Open that file in your favorite text editor.
An example configuration is given below:
```json
{
"mcpServers": {
"code-assistant": {
"command": "/Users/<username>/workspace/code-assistant/target/release/code-assistant",
"args": [
"server"
]
}
}
}
```
## Usage
Code Assistant can run in two modes:
### Agent Mode (Default)
```bash
code-assistant --task <TASK> [OPTIONS]
```
Available options:
- `--path <PATH>`: Path to the code directory to analyze (default: current directory)
- `-t, --task <TASK>`: Task to perform on the codebase (required unless `--continue-task` or `--ui` is used)
- `--ui`: Start with GUI interface
- `--continue-task`: Continue from previous state
- `-v, --verbose`: Enable verbose logging
- `-p, --provider <PROVIDER>`: LLM provider to use [ai-core, anthropic, open-ai, ollama, vertex] (default: anthropic)
- `-m, --model <MODEL>`: Model name to use (defaults: anthropic="claude-3-7-sonnet-20250219", open-ai="gpt-4o", vertex="gemini-2.5-pro-exp-03-25", ollama=required)
- `--base-url <URL>`: API base URL for the LLM provider
- `--tools-type <TOOLS_TYPE>`: Type of tool declaration [native, xml] (default: xml) `native` = tools via LLM provider API, `xml` = custom system message
- `--num-ctx <NUM>`: Context window size in tokens (default: 8192, only relevant for Ollama)
- `--agent-mode <MODE>`: Agent mode to use [working_memory, message_history] (default: message_history)
- `--record <PATH>`: Record API responses to a file for testing (currently supported for Anthropic and AI Core providers)
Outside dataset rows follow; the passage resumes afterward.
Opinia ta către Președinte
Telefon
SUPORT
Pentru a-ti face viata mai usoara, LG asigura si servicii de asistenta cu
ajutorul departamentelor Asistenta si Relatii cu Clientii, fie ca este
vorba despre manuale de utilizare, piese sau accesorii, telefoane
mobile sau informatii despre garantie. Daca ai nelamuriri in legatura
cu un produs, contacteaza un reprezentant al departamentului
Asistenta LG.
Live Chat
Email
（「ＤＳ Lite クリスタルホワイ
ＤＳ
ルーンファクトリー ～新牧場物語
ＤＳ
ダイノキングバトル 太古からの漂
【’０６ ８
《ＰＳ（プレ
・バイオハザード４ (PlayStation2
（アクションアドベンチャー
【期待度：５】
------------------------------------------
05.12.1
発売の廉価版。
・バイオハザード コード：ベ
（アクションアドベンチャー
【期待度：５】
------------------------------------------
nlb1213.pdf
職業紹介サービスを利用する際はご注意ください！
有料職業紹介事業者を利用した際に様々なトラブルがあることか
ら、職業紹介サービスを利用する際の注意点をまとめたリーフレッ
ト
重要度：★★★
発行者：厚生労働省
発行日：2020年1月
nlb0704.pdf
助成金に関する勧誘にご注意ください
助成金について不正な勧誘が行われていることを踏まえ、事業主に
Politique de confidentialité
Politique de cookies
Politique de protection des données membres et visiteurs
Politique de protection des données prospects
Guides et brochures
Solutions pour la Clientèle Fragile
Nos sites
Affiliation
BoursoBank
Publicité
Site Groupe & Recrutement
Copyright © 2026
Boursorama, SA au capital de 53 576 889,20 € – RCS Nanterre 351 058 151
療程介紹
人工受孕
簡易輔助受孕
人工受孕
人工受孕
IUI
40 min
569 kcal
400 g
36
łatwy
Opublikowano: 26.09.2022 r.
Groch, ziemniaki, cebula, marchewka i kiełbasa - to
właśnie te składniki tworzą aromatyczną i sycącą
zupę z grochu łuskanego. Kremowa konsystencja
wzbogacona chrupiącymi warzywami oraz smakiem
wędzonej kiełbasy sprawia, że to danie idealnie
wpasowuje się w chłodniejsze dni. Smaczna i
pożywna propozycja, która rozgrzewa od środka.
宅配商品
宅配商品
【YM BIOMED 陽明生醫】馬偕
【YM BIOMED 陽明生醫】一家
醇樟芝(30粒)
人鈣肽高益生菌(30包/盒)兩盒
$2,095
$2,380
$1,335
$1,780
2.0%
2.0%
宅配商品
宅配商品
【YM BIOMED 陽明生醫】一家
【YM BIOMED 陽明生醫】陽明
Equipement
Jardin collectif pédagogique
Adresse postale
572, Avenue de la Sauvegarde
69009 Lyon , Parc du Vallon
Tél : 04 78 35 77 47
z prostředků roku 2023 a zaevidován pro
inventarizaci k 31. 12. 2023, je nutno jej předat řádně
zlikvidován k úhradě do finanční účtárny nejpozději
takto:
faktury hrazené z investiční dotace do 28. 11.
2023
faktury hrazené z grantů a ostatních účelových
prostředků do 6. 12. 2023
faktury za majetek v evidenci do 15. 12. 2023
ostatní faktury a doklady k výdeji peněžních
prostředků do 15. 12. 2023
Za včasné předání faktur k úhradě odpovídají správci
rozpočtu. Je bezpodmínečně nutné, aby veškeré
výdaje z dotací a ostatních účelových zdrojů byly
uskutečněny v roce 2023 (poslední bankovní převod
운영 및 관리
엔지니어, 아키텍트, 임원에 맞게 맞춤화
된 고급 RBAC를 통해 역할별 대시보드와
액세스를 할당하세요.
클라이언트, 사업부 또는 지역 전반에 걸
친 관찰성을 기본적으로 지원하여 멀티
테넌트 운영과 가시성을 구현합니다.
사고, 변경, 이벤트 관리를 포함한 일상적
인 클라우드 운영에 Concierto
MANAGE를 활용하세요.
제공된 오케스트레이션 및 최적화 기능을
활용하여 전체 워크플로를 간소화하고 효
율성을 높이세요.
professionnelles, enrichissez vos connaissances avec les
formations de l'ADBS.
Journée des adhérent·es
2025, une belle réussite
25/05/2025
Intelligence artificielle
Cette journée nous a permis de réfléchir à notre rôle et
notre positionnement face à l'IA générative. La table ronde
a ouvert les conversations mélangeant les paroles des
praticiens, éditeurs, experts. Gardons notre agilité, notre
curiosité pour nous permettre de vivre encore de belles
- `--playback <PATH>`: Play back a recorded session from a file
- `--fast-playback`: Fast playback mode - ignore chunk timing when playing recordings
Environment variables:
- `ANTHROPIC_API_KEY`: Required when using the Anthropic provider
- `OPENAI_API_KEY`: Required when using the OpenAI provider
- `GOOGLE_API_KEY`: Required when using the Vertex provider
- Note: AI Core authentication is configured via deployment config file
Examples:
```bash
# Analyze code in current directory using Anthropic's Claude
code-assistant --task "Explain the purpose of this codebase"
# Use OpenAI to analyze a specific directory with verbose logging
code-assistant -p open-ai --path ./my-project -t "List all API endpoints" -v
# Use Google's Vertex AI with a specific model
code-assistant -p vertex --model gemini-1.5-flash -t "Analyze code complexity"
# Use Ollama with a specific model (model is required for Ollama)
code-assistant -p ollama -m codellama --task "Find all TODO comments in the codebase"
# Use AI Core provider
code-assistant -p ai-core --task "Document the public API"
# Use with working memory agent mode instead of message history mode
code-assistant --task "Find performance bottlenecks" --agent-mode working_memory
# Continue a previously interrupted task
code-assistant --continue-task
# Start with GUI interface
code-assistant --ui
# Record a session for later playback
code-assistant --task "Optimize database queries" --record ./recordings/db-optimization.json
# Play back a recorded session with fast-forward (no timing delays)
code-assistant --playback ./recordings/db-optimization.json --fast-playback
```
### Server Mode
Runs as a Model Context Protocol server:
```bash
code-assistant server [OPTIONS]
```
Available options:
- `-v, --verbose`: Enable verbose logging
## Contributing
Contributions are welcome! Please feel free to submit a Pull Request.